T-Mobile and Sprint get FCC approval to merge in 3-2 party-line vote

The Federal Communications Commission has voted 3-2 to approve T-Mobile’s acquisition of Sprint, an FCC spokesperson confirmed to Ars today.

Republican Commissioners Brendan Carr and Michael O’Rielly backed Chairman Ajit Pai’s proposal to allow the merger, while Democrats Jessica Rosenworcel and Geoffrey Starks voted against it.Ars Technica

T-Mobile and Sprint previously secured merger approval from the Department of Justice, so the deal has been fully cleared by the federal government. But the companies won’t be completing the merger just yet, as they face a lawsuit from a group of state attorneys general who are trying to block the deal.

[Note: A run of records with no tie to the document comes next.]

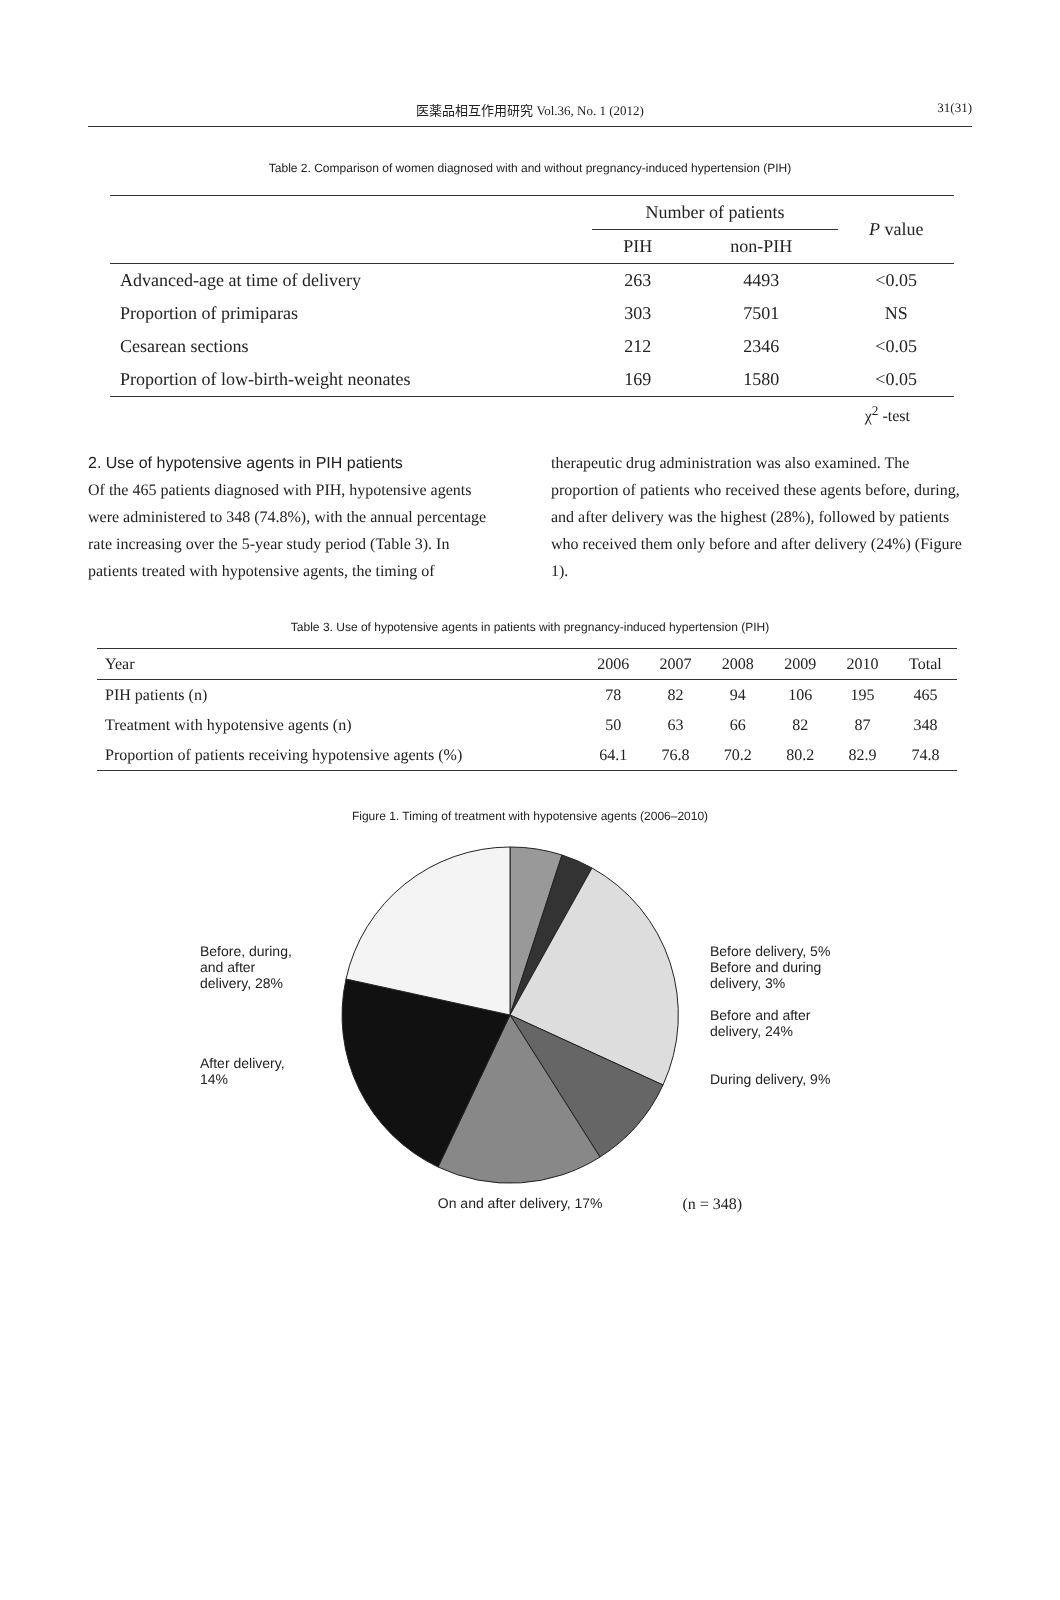医薬品相互作用研究 Vol.36, No. 1 (2012)
31(31)
Table 2. Comparison of women diagnosed with and without pregnancy-induced hypertension (PIH)
| | Number of patients | | P value |
| --- | --- | --- | --- |
| | PIH | non-PIH | |
| Advanced-age at time of delivery | 263 | 4493 | <0.05 |
| Proportion of primiparas | 303 | 7501 | NS |
| Cesarean sections | 212 | 2346 | <0.05 |
| Proportion of low-birth-weight neonates | 169 | 1580 | <0.05 |
χ<sup>2</sup> -test
2. Use of hypotensive agents in PIH patients
Of the 465 patients diagnosed with PIH, hypotensive agents were administered to 348 (74.8%), with the annual percentage rate increasing over the 5-year study period (Table 3). In patients treated with hypotensive agents, the timing of
therapeutic drug administration was also examined. The proportion of patients who received these agents before, during, and after delivery was the highest (28%), followed by patients who received them only before and after delivery (24%) (Figure 1).
Table 3. Use of hypotensive agents in patients with pregnancy-induced hypertension (PIH)
| Year | 2006 | 2007 | 2008 | 2009 | 2010 | Total |
| --- | --- | --- | --- | --- | --- | --- |
| PIH patients (n) | 78 | 82 | 94 | 106 | 195 | 465 |
| Treatment with hypotensive agents (n) | 50 | 63 | 66 | 82 | 87 | 348 |
| Proportion of patients receiving hypotensive agents (%) | 64.1 | 76.8 | 70.2 | 80.2 | 82.9 | 74.8 |
Figure 1. Timing of treatment with hypotensive agents (2006–2010)
Before, during, and after delivery, 28%
After delivery, 14%
Before delivery, 5%
Before and during delivery, 3%
Before and after delivery, 24%
During delivery, 9%
On and after delivery, 17% (n = 348)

The FCC hasn’t released its merger approval order publicly. But the final document should reflect what Chairman Pai proposed in May, requiring the merged company to deploy 5G to 97% of the US population within three years and to 99% of Americans within six years. That includes deploying 5G to 85% of rural Americans within three years and 90% within six years.

Investigation into Sprint continues

There is at least one addition to the merger order, though. Commissioner Starks had called for the FCC to halt its merger proceeding while the agency investigates a discovery that Sprint took millions of dollars in government subsidies for “serving” 885,000 low-income Americans who weren’t using Sprint service.

Instead of delaying the merger approval order, Pai added some language that acknowledges the ongoing investigation. Starks said that isn’t enough.

“The rush to judgment here is exemplified by the fact that it was only in response to questions from my office that the draft was amended at the last minute to explicitly preserve liability for these and any other potential violations,” Starks said in a statement today.

Democrats predict higher prices

Starks and Rosenworcel both criticized the merger approval in their statements today. Starks said:

The expert staff of the Commission and the Justice Department have agreed that the merger between T-Mobile and Sprint, as originally submitted, would likely harm competition and raise prices. Rather than denying that merger, however, the majority has turned to the parties for paper-thin commitments that they contend will expand broadband access and the deployment of 5G.

But these promises cannot mask reality. You don’t need to be an expert to know that going from four wireless carriers to three will hurt competition. This merger takes a bad situation and makes it worse. Higher prices and fewer options across the country will inevitably result. Quite simply, the effects of this ill-conceived merger will hit low-income and rural communities hardest of all.

Rosenworcel argued that “Overwhelming evidence demonstrates that the T-Mobile-Sprint merger will reduce competition, raise prices, lower quality, and slow innovation.”

“We’ve all seen what happens when markets become more concentrated after a merger like this one,” she said. “In the airline industry, it brought us baggage fees and smaller seats. In the pharmaceutical industry, it led to a handful of drug companies raising the prices of lifesaving medications. There’s no reason to think this time will be different.”

Carr: Merger creates stronger third competitor

Pai and the Republican commissioners did not issue statements on the agency’s website about the merger today. Republican commissioner Carr weighed in on Twitter, though, saying the merger will create “a stronger third competitor” and ensure that “99% of Americans will get 5G on an accelerated basis.”

Pai argued in May that the merger is “a unique opportunity to speed up the deployment of 5G throughout the United States and bring much faster mobile broadband to rural Americans.”

Dish will try to replace lost competition

The Department of Justice’s settlement with the merging companies requires T-Mobile and Sprint to sell some assets to Dish Network, which will attempt to build a 5G network. Specifically, Dish would be able to purchase spectrum licenses, wholesale access to the combined T-Mobile/Sprint network, and Sprint’s prepaid business. That includes subsidiaries Boost Mobile and Virgin Mobile.

Dish’s plan calls for covering 70% of the US population by June 2023, which would leave 100 million Americans without the option of a fourth carrier.

Consumer advocates and economists have warned against the merger. A group of seven economists argued in a filing to the DOJ that the agency’s plan involving Dish will not offset the merger’s anticompetitive effects. The DOJ is accepting short- and medium-term competitive harms and justifying them “based on an exceedingly optimistic view of possible benefits in the longer term,” they wrote.

“[I]f the substantial and acknowledged competitive problems with this four-to-three merger are remedied by this strategy of re-arranging some assets, negotiating some contracts, and then hoping for the best some years down the road, it is unclear what merger would not be salvageable with the same scheme,” the economists wrote.